→ Your goal
From the entries that follow, copy exactly the lines beginning at the line holding "Бетонные полы в гараже своими руками." and continuing through the line holding "Бетонный пол в гараже толщина.".

-------- Supplied material --------

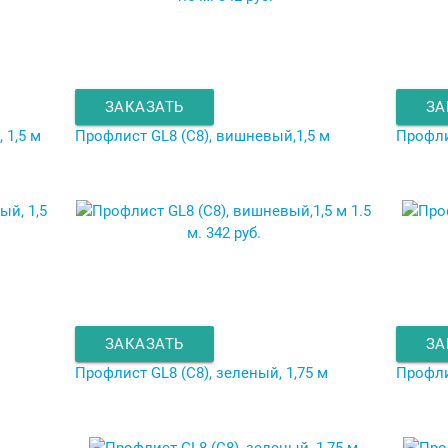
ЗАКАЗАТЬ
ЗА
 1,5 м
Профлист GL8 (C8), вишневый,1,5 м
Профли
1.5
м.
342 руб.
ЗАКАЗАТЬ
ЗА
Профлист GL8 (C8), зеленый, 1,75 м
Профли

--------
-------- Supplied material --------

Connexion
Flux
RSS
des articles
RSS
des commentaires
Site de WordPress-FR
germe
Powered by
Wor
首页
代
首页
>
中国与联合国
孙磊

--------
-------- Supplied material --------

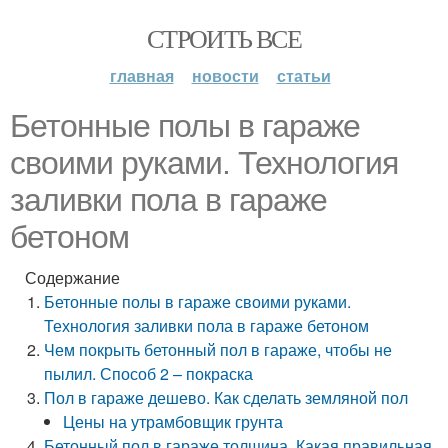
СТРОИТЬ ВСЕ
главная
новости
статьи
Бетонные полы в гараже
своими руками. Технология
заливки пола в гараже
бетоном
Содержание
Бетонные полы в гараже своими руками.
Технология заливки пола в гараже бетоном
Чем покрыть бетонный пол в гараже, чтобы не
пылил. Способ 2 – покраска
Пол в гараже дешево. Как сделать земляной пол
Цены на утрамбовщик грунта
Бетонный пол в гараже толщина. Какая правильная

--------

→ Answer to the problem
Бетонные полы в гараже своими руками.
Технология заливки пола в гараже бетоном
Чем покрыть бетонный пол в гараже, чтобы не
пылил. Способ 2 – покраска
Пол в гараже дешево. Как сделать земляной пол
Цены на утрамбовщик грунта
Бетонный пол в гараже толщина. Какая правильная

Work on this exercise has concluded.